▶ **Task objective**:
Transcribe nothing except the lines below that run from the one with "new: Stiefel/blau" to the one with "first_place: [151, 264]", ends included, and do not copy any picture.

Segment Start: Exercise data

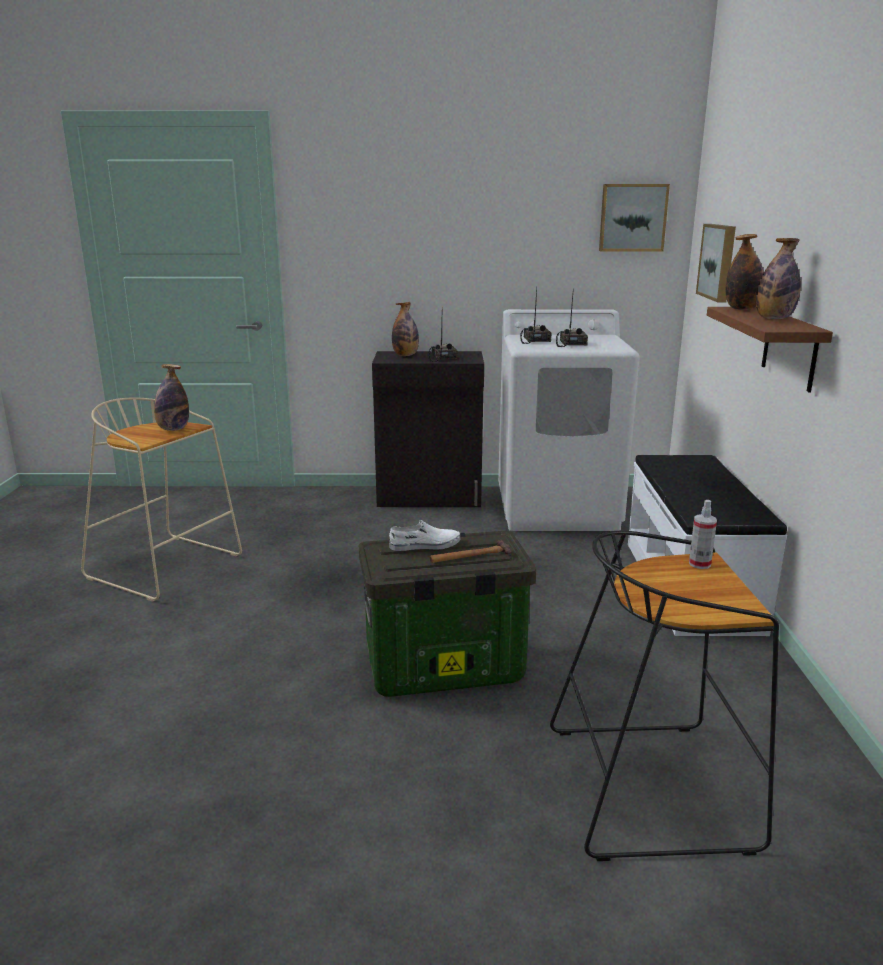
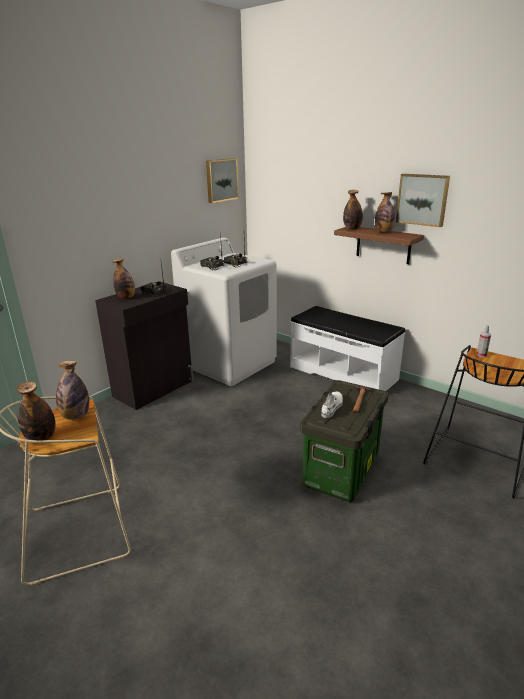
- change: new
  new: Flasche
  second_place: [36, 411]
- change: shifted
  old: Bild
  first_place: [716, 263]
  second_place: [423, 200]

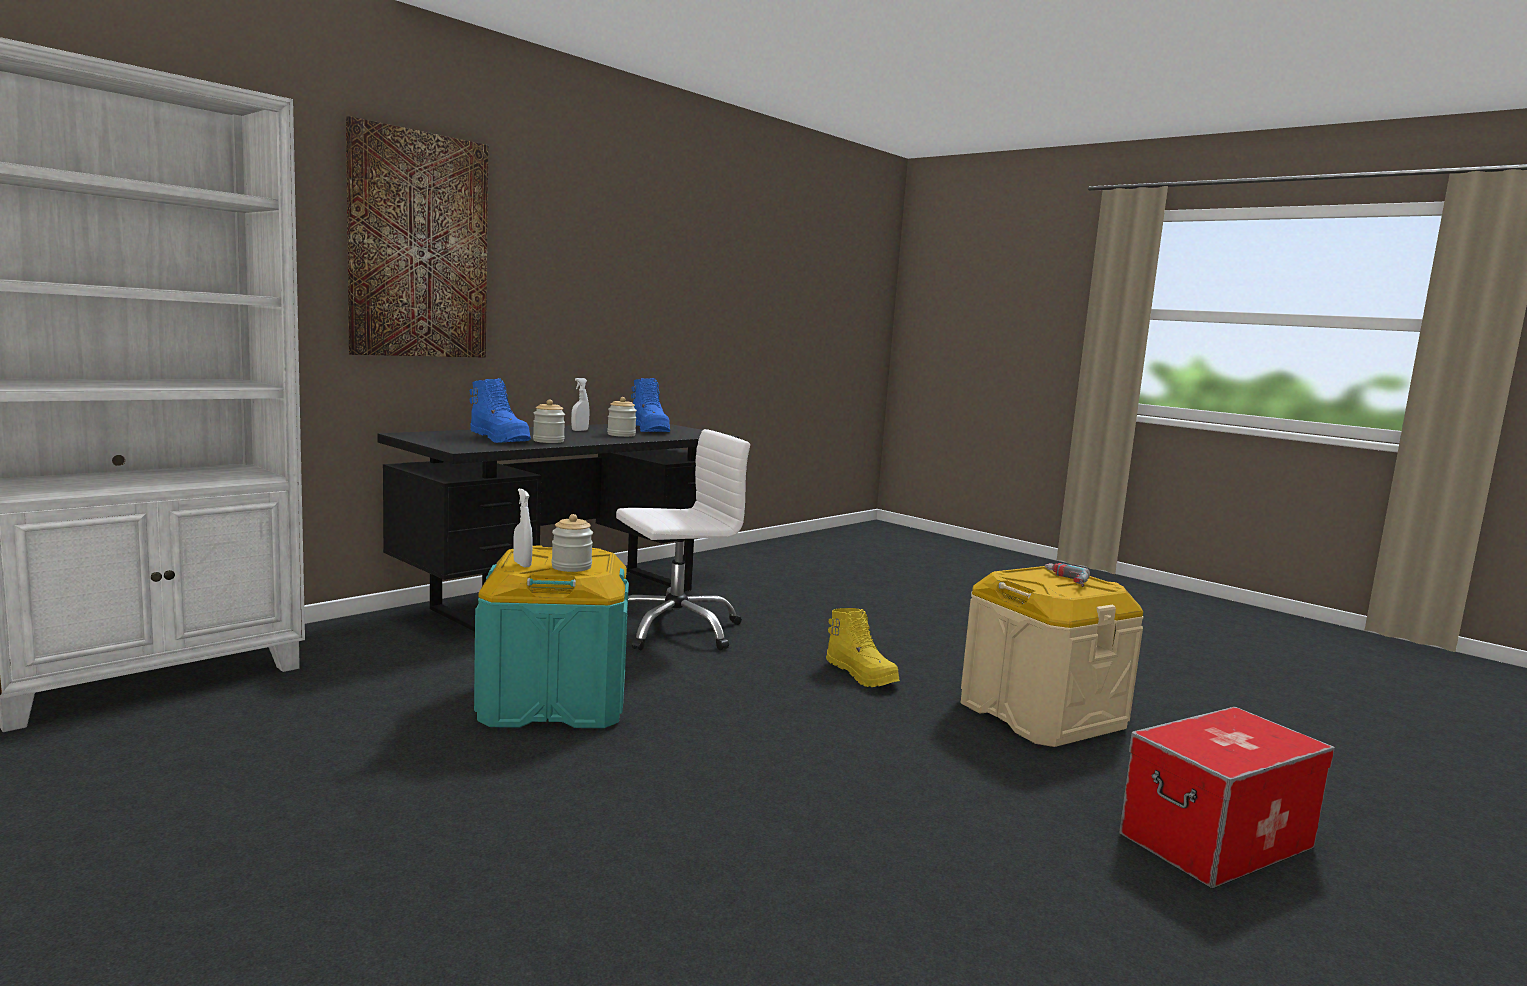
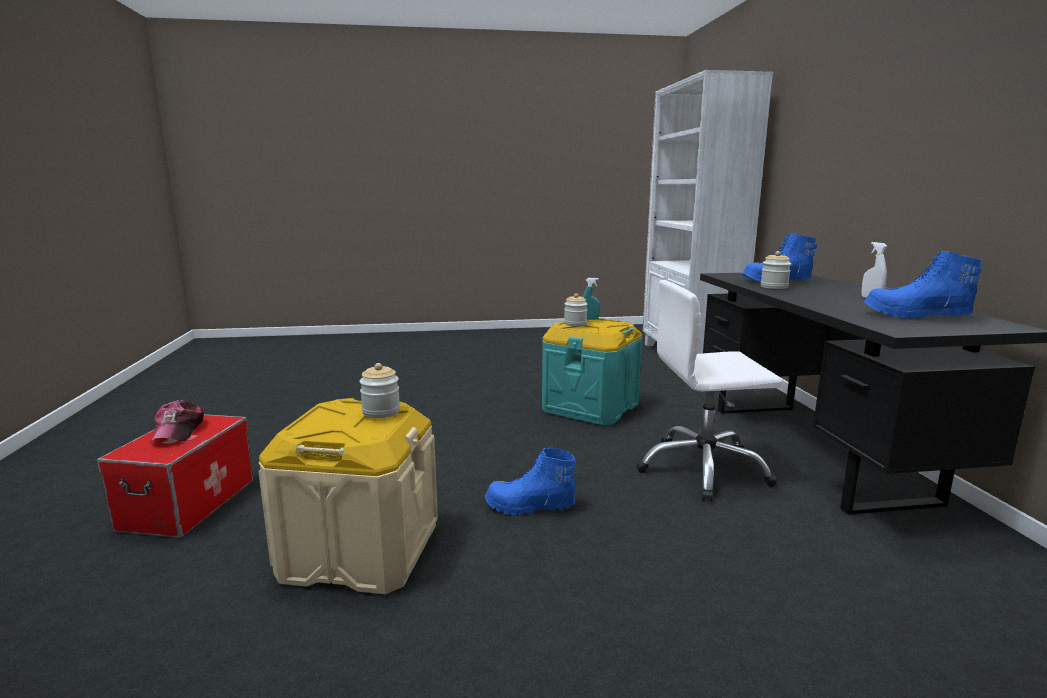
- change: new
  new: Kappe
  second_place: [177, 421]
- change: shifted
  old: Vorratsglas
  first_place: [622, 417]
  second_place: [380, 390]
- change: repainted
  old: Stiefel/gelb
  new: Stiefel/blau
  first_place: [863, 647]
  second_place: [530, 482]
- change: repainted
  old: Sprühflasche/weiß
  new: Sprühflasche/türkis
  first_place: [522, 528]
  second_place: [591, 299]
- change: rotated
  old: Bürostuhl/weiß
  first_place: [683, 539]
  second_place: [709, 390]
  degrees: 75
- change: gone
  old: Bild
  first_place: [417, 237]
- change: gone
  old: Bohrmaschine
  first_place: [1067, 575]

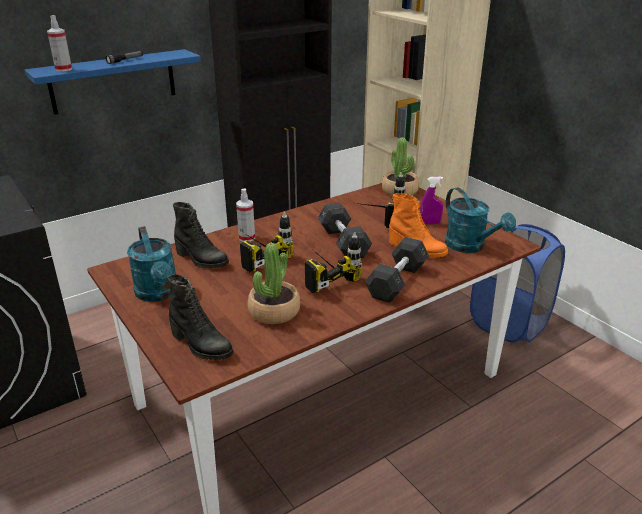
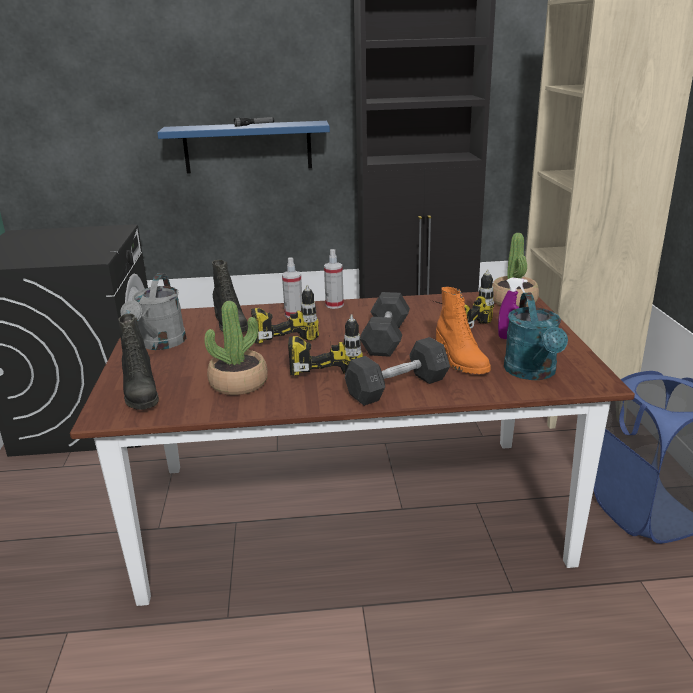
- change: repainted
  old: Gießkanne/türkis
  new: Gießkanne/grau
  first_place: [151, 264]
  second_place: [153, 311]
- change: shifted
  old: Sprühflasche
  first_place: [59, 43]
  second_place: [334, 279]

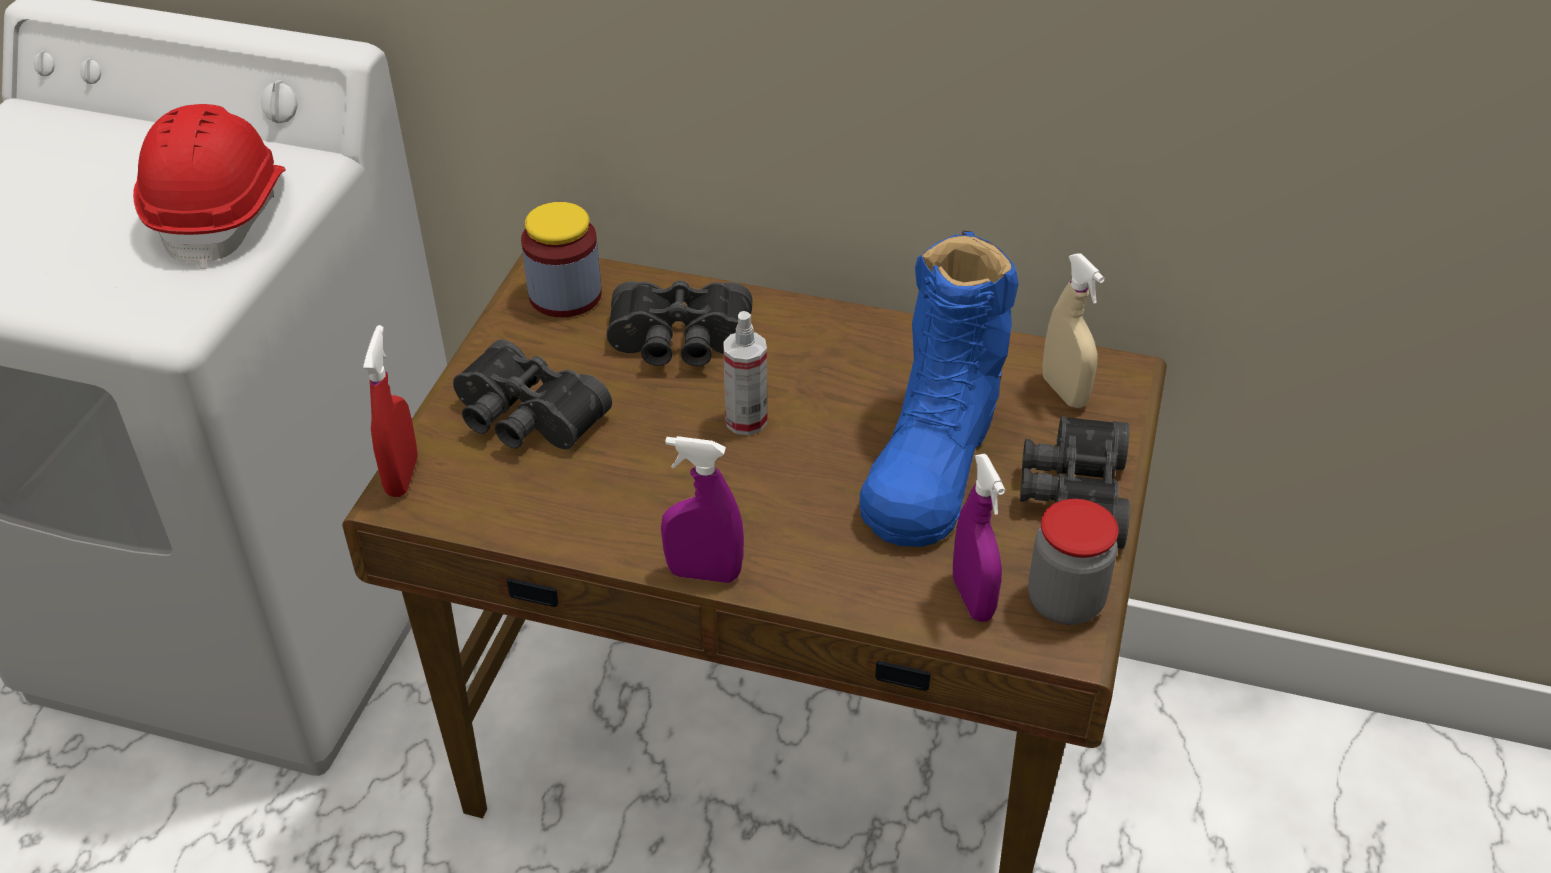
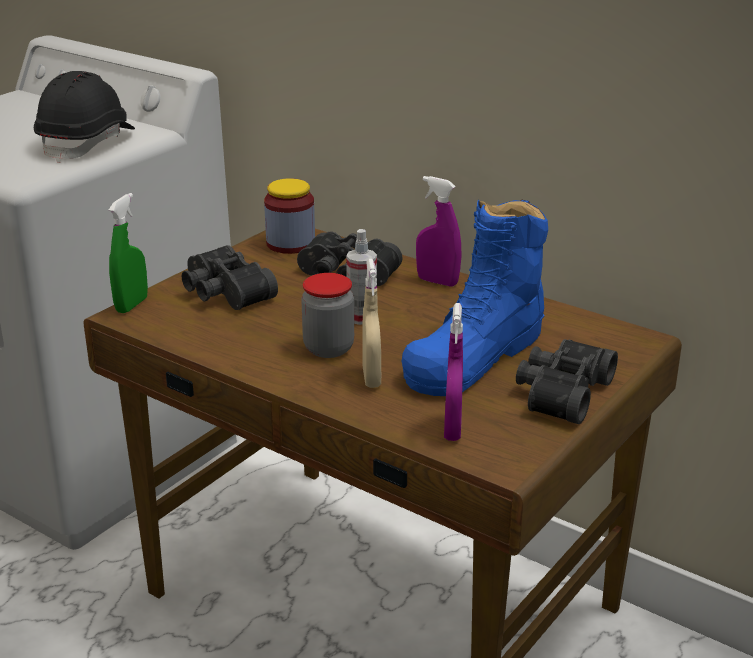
- change: repainted
  old: Schutzhelm/rot
  new: Schutzhelm/schwarz
  first_place: [209, 186]
  second_place: [84, 117]
- change: repainted
  old: Sprühflasche/rot
  new: Sprühflasche/grün
  first_place: [390, 411]
  second_place: [128, 253]
- change: shifted
  old: Vorratsglas
  first_place: [1073, 562]
  second_place: [327, 315]
- change: shifted
  old: Sprühflasche/beige
  first_place: [1073, 331]
  second_place: [372, 323]
- change: shifted
  old: Sprühflasche/lila
  first_place: [702, 509]
  second_place: [439, 231]

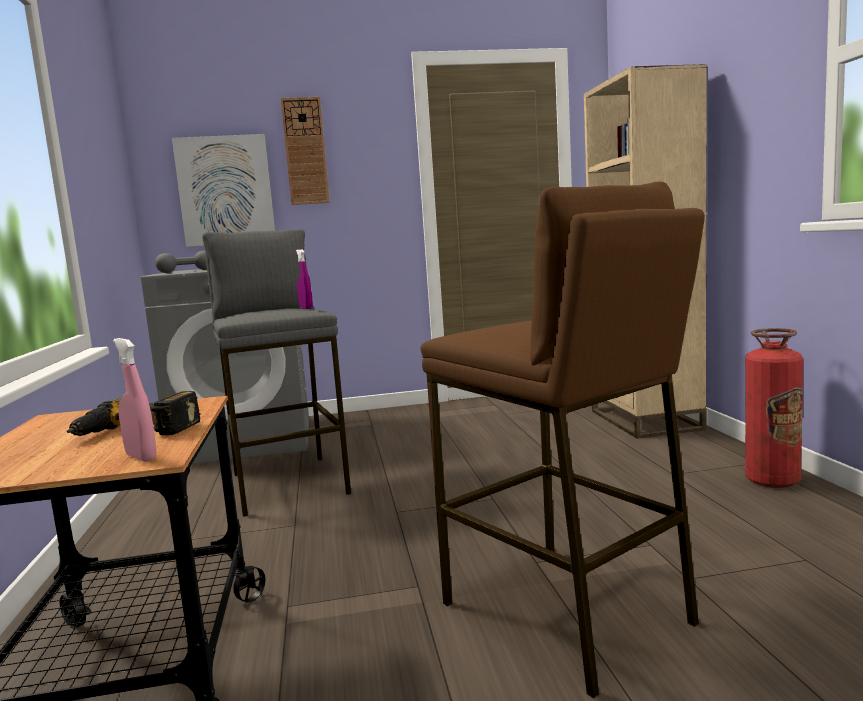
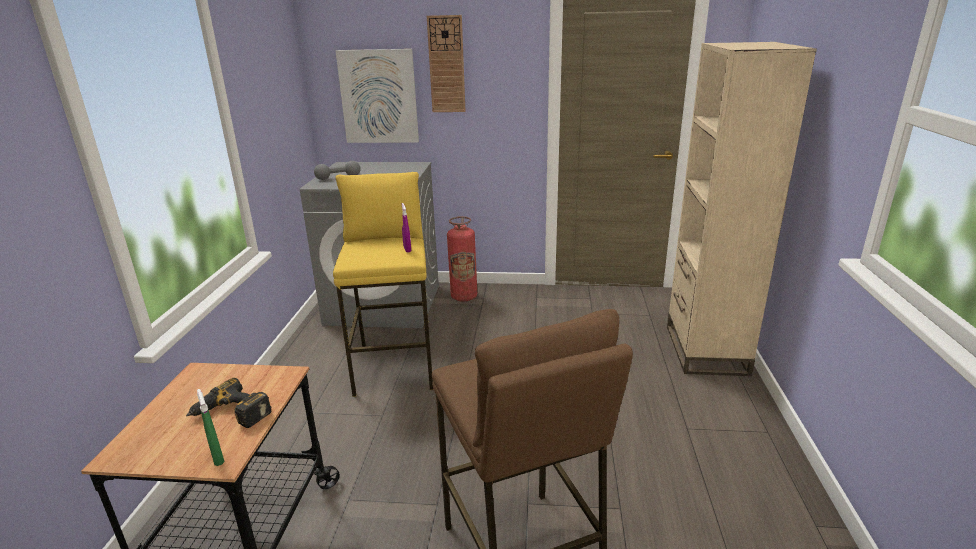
- change: repainted
  old: Sprühflasche/rosa
  new: Sprühflasche/grün
  first_place: [135, 400]
  second_place: [211, 427]
- change: repainted
  old: Hocker/grau
  new: Hocker/gelb
  first_place: [276, 373]
  second_place: [383, 284]
- change: shifted
  old: Feuerlöscher
  first_place: [774, 408]
  second_place: [462, 259]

Segment End: Exercise data

▶ **The completed task**:
  new: Stiefel/blau
  first_place: [863, 647]
  second_place: [530, 482]
- change: repainted
  old: Sprühflasche/weiß
  new: Sprühflasche/türkis
  first_place: [522, 528]
  second_place: [591, 299]
- change: rotated
  old: Bürostuhl/weiß
  first_place: [683, 539]
  second_place: [709, 390]
  degrees: 75
- change: gone
  old: Bild
  first_place: [417, 237]
- change: gone
  old: Bohrmaschine
  first_place: [1067, 575]

- change: repainted
  old: Gießkanne/türkis
  new: Gießkanne/grau
  first_place: [151, 264]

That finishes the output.